A Not-So-Magic Carpet Ride
They’re at it again, you know. No sooner do we turn our back on the modern cruise designers than they come up with some new devilry, otherwise known as a cruise ship gimmick.
It seems like only a few weeks ago (it was – Ed.) that we were bemoaning the fact we find the likes of go-kart tracks and bumper cars as anathema to a great cruising experience. You will certainly never find us ziplining, rock-climbing or go-karting anywhere on the Seven Seas.
And now comes news that Celebrity Cruises – one of the more traditional of the big-ship brands – are joining in with a ‘Magic Carpet’ that is “cantilevered from the side of ship and can rise all the way from sea level to Deck 16.”
Now, we’re not sure about you, but the idea of being ‘cantilevered’ anywhere, let alone off the side of our peripatetic holiday home, is one that fills us with horror. It’s like, nine out of 10 for providing a sea view, but minus 10,000 for common sense. Are they really saying you can have a tennis court-sized platform that acts as a lift up and down the outside of the vessel?
We’re sure it looks wonderful on the designer’s drawing board, but in operational terms, it looks like a nightmare-in-waiting. We love the idea of a sea-room with a view, and we even love the external lifts on Celebrity’s Millennium-class ships, with their pure ocean vistas.
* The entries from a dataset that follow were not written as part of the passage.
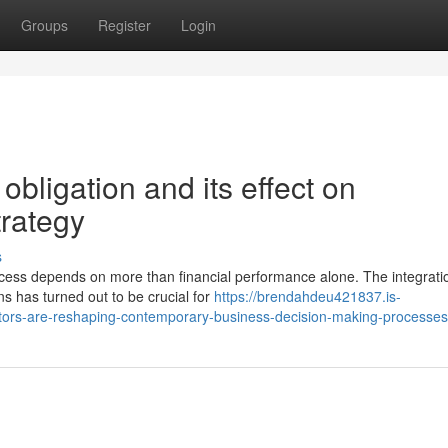
Groups
Register
Login
obligation and its effect on
rategy
s
ess depends on more than financial performance alone. The integrati
ns has turned out to be crucial for
https://brendahdeu421837.is-
tors-are-reshaping-contemporary-business-decision-making-processes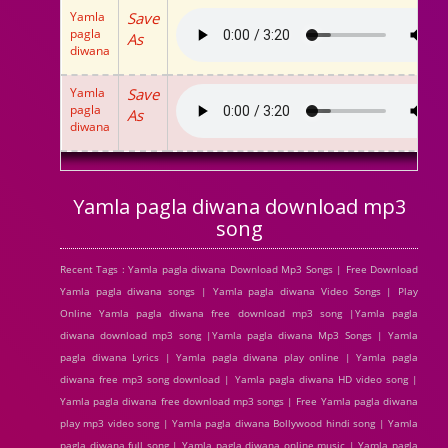
Yamla
Save
pagla
As
diwana
Yamla
Save
pagla
As
diwana
Yamla pagla diwana download mp3
song
Recent Tags : Yamla pagla diwana Download Mp3 Songs | Free Download
Yamla pagla diwana songs | Yamla pagla diwana Video Songs | Play
Online Yamla pagla diwana free download mp3 song |Yamla pagla
diwana download mp3 song |Yamla pagla diwana Mp3 Songs | Yamla
pagla diwana Lyrics | Yamla pagla diwana play online | Yamla pagla
diwana free mp3 song download | Yamla pagla diwana HD video song |
Yamla pagla diwana free download mp3 songs | Free Yamla pagla diwana
play mp3 video song | Yamla pagla diwana Bollywood hindi song | Yamla
pagla diwana full song | Yamla pagla diwana online music | Yamla pagla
But something that size being dependent on a hydraulic system that is exposed to the briny just doesn’t make sense to us. Celebrity will certainly test it to the nth degree, but you will never convince us that it is a good idea and, more to the point, that it is perfectly safe, even allowing for the fact passengers will not be permitted on it while it’s moving.
It is a shame, really, because, with the exception of the ‘Magic Carpet,’ the proposed look and other features of the forthcoming Celebrity Edge – maiden voyage due in late 2018 – are not at all unpleasant.
The idea of Infinite Verandas – an extension of the cabin that blends with the balcony to mix the outdoor with the indoor in a seamless way (perhaps not ‘Infinite’ so much as simply innovative) – is definitely appealing, while the Resort Deck (no mere ‘pool deck’ for these architects) is also stylish and creative, applying forward-thinking design ethics as opposed to sheer gimmickry.
Celebrity should also be applauded for one other startlingly original facet of the Resort Deck – sun-loungers positioned behind two-storey windows to face the sea, and not the pool. Doesn’t it make more sense? You’re at sea to enjoy the ocean-going vibe, not turn your back on it, and anything that is geared towards enhancing that effect is to be celebrated.
Equally, Celebrity’s evolution of its top-deck open-air concept, which started with the Rooftop Terrace aboard the Millennium ships and morphed into the Lawn Club in the Solstice-class vessels, takes another big leap forward with the Edge’s Rooftop Garden area, a delightful mix of sophisticated gathering spot and performance space.
Showing classic films with dinner is immensely appealing to us (but then it would be, wouldn’t it?), and it harks back to a different cruise era when entertainment was all about movies, live music and good conversation, and not bowling alleys, bumper cars and elaborate stage shows. If we want Mamma Mia, darlings, we’ll go to the West End.
But we digress. What we should really be talking about are the many wonderful reasons for taking a cruise, not the latest headline-grabbing ploy from Planet Gimmick.
Enjoying that visceral connection to the watery horizon is one of cruising’s quintessential joys, a complete break from land-bound cares and worries. We go to sea to forget about the mundane and the everyday, not to be reminded of them.
Plus, of course, we want five star service and dining.
Celebrity has its version of that, too, and here they are taking definitely cruising into familiar territory, a province that has been pioneered in rather unlikely fashion by the likes of Norwegian Cruise Line.
When Norwegian introduced the ship-within-a-ship concept of The Haven aboard their Norwegian Epic in 2011 (a development they had been moving towards for a few years), it highlighted a trend towards an alternative class of cruise experience, at once more distinguished and privileged.
Both Holland America and Disney Cruise Line have edged towards it with the Concierge-level accommodations aboard their most recent ships, but only The Haven marked a fully-fledged nod towards this new class distinction.
Now Celebrity will introduce The Retreat on the Edge, a completely separate area with private pool, sundeck, lounge and restaurant. For all suite passengers, it offers a 24-hour concierge service as well as its own daily happy hour.
But we know it by another name, don’t we? It’s a truly charming development, but we’ve seen it all before. In fact, all the best ships used to have it, and we always happily signed up for it as that essential of all good travel – First Class.